Een koelere, of zelfs uitgesproken koude, periode in juni is niks nieuws. Meteorologen en statistici hebben dat aangetoond, hoewel ze het niet helemaal met elkaar eens lijken te zijn over wanneer het precies valt. Maar wij voelen het vandaag. Op het land werden deze koele dagen in juni sinds mensenheugenis gebruikt om de schapen te scheren. Juni wordt zelfs vaak aangeduid als de scheermaand. Vandaar dat deze dagen de bijnaam ‘de schaapscheerderskou’ hebben.
24 juni of een dagje eerder of later
Schapen worden tegenwoordig vaak al ruim voor de zomer geschoren. Of zelfs in de winter al. Dat klinkt logisch, omdat ze dan hun warme jas kwijt zijn voor het buiten echt heet wordt. Maar toch is dat niet zo.

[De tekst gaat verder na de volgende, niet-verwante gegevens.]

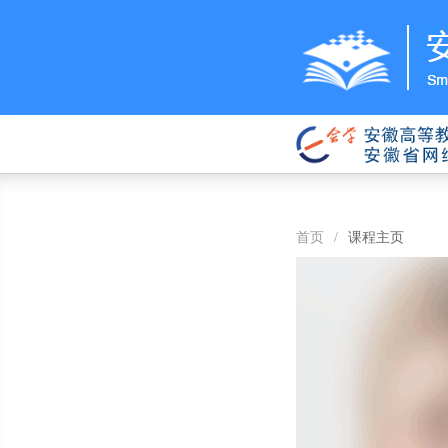
首页
/
课程主页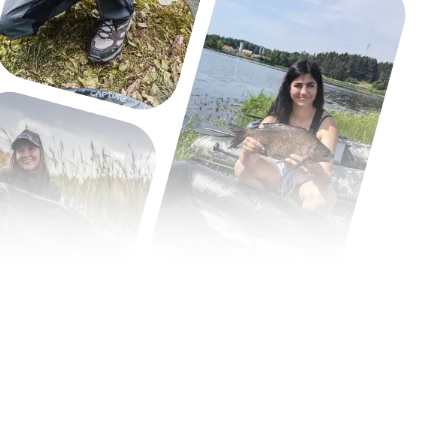
fing
s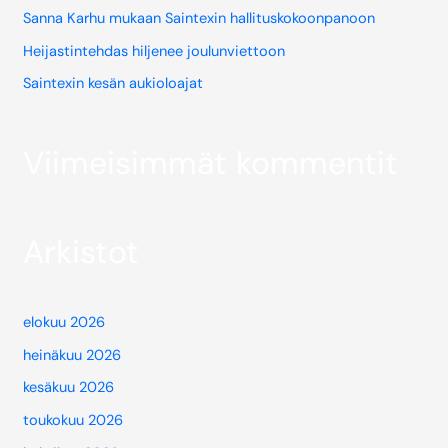
Sanna Karhu mukaan Saintexin hallituskokoonpanoon
Heijastintehdas hiljenee joulunviettoon
Saintexin kesän aukioloajat
Viimeisimmät kommentit
Arkistot
elokuu 2026
heinäkuu 2026
kesäkuu 2026
toukokuu 2026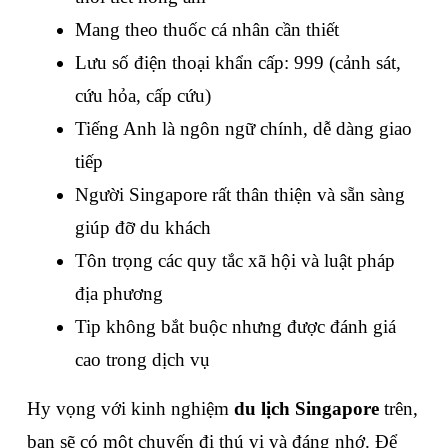
Mang theo thuốc cá nhân cần thiết
Lưu số điện thoại khẩn cấp: 999 (cảnh sát, 
cứu hỏa, cấp cứu)
Tiếng Anh là ngôn ngữ chính, dễ dàng giao 
tiếp
Người Singapore rất thân thiện và sẵn sàng 
giúp đỡ du khách
Tôn trọng các quy tắc xã hội và luật pháp 
địa phương
Tip không bắt buộc nhưng được đánh giá 
cao trong dịch vụ
Hy vọng với kinh nghiệm 
du lịch Singapore
 trên, 
bạn sẽ có một chuyến đi thú vị và đáng nhớ. Để 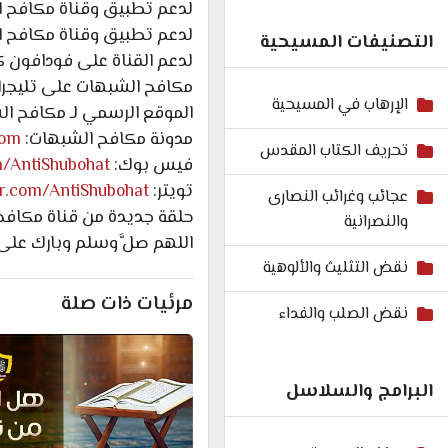
لدعم تطبيق وقناة مكافح ا
لدعم تطبيق وقناة مكافح ا
التصنيفات المسيحية
لدعم القناة على فودافون كاش: 7602
مكافح الشبهات على تليجرا
الإرهاب في المسيحية
الموقع الرسمي لـ مكافح ا
مدونة مكافح الشبهات:
com
تحريف الكتاب المقدس
فيس بوك:
m/AntiShubohat
تويتر:
ter.com/AntiShubohat
عجائب وغرائب النصارى
حلقة جديدة من قناة مكافح ا
والنصرانية
اللهم صلَّ وسلم وبارك على
نقض التثليث والألوهية
مرئيات ذات صلة
نقض الصلب والفداء
البرامج والسلاسل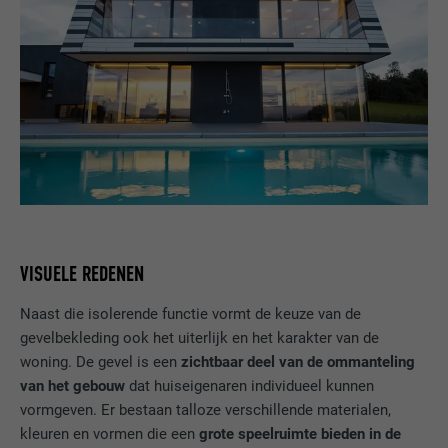
VISUELE REDENEN
Naast die isolerende functie vormt de keuze van de
gevelbekleding ook het uiterlijk en het karakter van de
woning. De gevel is een
zichtbaar deel van de ommanteling
van het gebouw
dat huiseigenaren individueel kunnen
vormgeven. Er bestaan talloze verschillende materialen,
kleuren en vormen die een
grote speelruimte bieden in de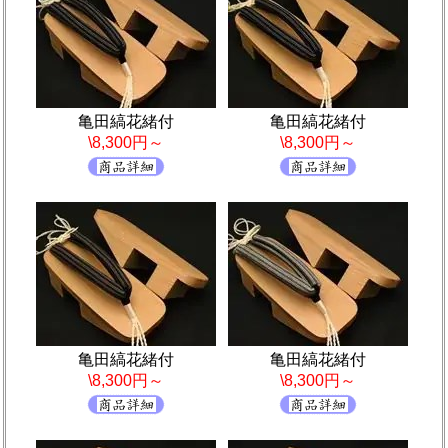
亀田縞花緒付
亀田縞花緒付
\8,300円～
\8,300円～
亀田縞花緒付
亀田縞花緒付
\8,300円～
\8,300円～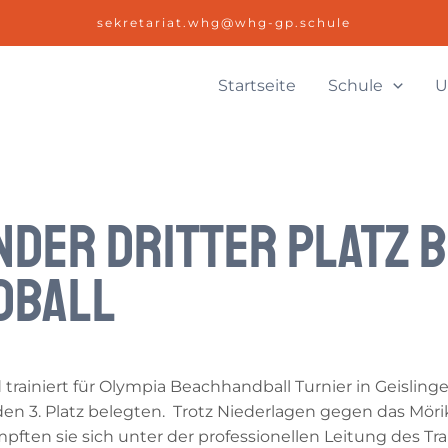
sekretariat.whg@whg-gp.schule
Startseite
Schule
U
der dritter Platz b
dball
trainiert für Olympia Beachhandball Turnier in Geisling
n 3. Platz belegten. Trotz Niederlagen gegen das Mö
ten sie sich unter der professionellen Leitung des T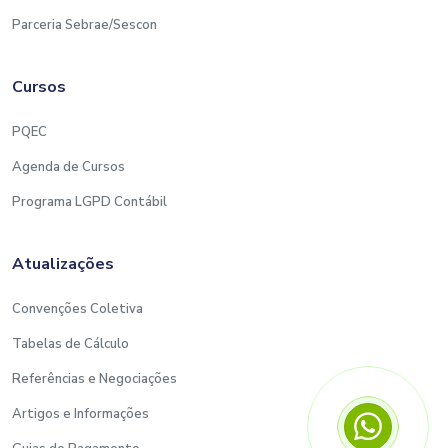
Parceria Sebrae/Sescon
Cursos
PQEC
Agenda de Cursos
Programa LGPD Contábil
Atualizações
Convenções Coletiva
Tabelas de Cálculo
Referências e Negociações
Artigos e Informações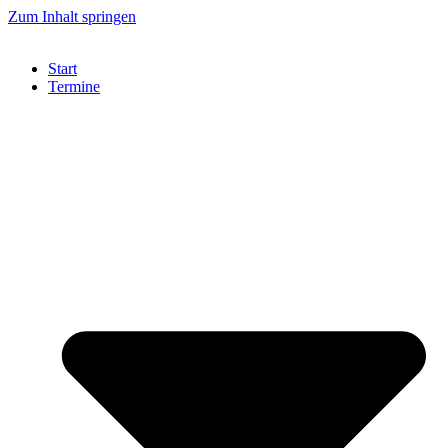
Zum Inhalt springen
Start
Termine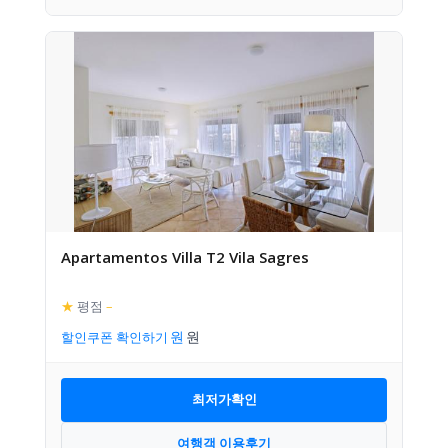
Apartamentos Villa T2 Vila Sagres
★
평점
–
할인쿠폰 확인하기
최저가확인
여행객 이용후기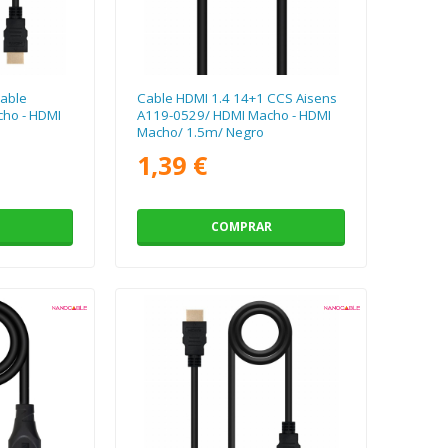
able
Cable HDMI 1.4 14+1 CCS Aisens
ho - HDMI
A119-0529/ HDMI Macho - HDMI
Macho/ 1.5m/ Negro
1,39 €
COMPRAR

Vroeger, en nu nog steeds in bepaalde kringen, werden schapen later in het jaar geschoren. In sommige bronnen staat dat het de gewoonte was om schapen pas na de zonnewende of Sint Jan te scheren, eind juni dus, of zelfs pas in juli. Andere zeggen juist weer voor Sint Jan. In Oolde, mijn Oolde, een onvolprezen verslag van het boerenleven in de Achterhoek rond 1870, lees ik bijvoorbeeld dat een oud boertje zijn schapen in juni scheert, en dat hij met de vachten naar de Sint-Jans-wolmarkt wil gaan. Oftewel: als er met Sint Jan een wolmarkt werd gehouden, dan moesten de schapen voor 24 juni geschoren zijn!
Rijpe wol
Het precieze moment varieert dus. Het voordeel van dat latere scheren is dat de wol ‘rijper’ is: de oude vacht laat al een beetje los terwijl de nieuwe eronder begint te groeien. Daarnaast is de wol minder stug en dus beter handelbaar. Dat komt omdat, als het warm is, de lanoline (wolvet) in de vacht zachter is. Ik denk dat dat vroeger, toen er nog geen power-tondeuses bestonden, een stuk relevanter was dan nu. En de boerenkalender is ook een factor van betekenis. In de loop van juni was het ploegen, zaaien, eggen, wieden, aardappels poten en bonen leggen namelijk grotendeels gedaan. En het eerste hooien begon pas weer in juli. Er was dus een pauze in het zwaardere werk op het veld. Daardoor was er tijd voor andere klussen: plaggen steken in het veen en die te drogen zetten, hout oogsten uit geriefbosjes, het dak repareren. En ook de schapen scheren.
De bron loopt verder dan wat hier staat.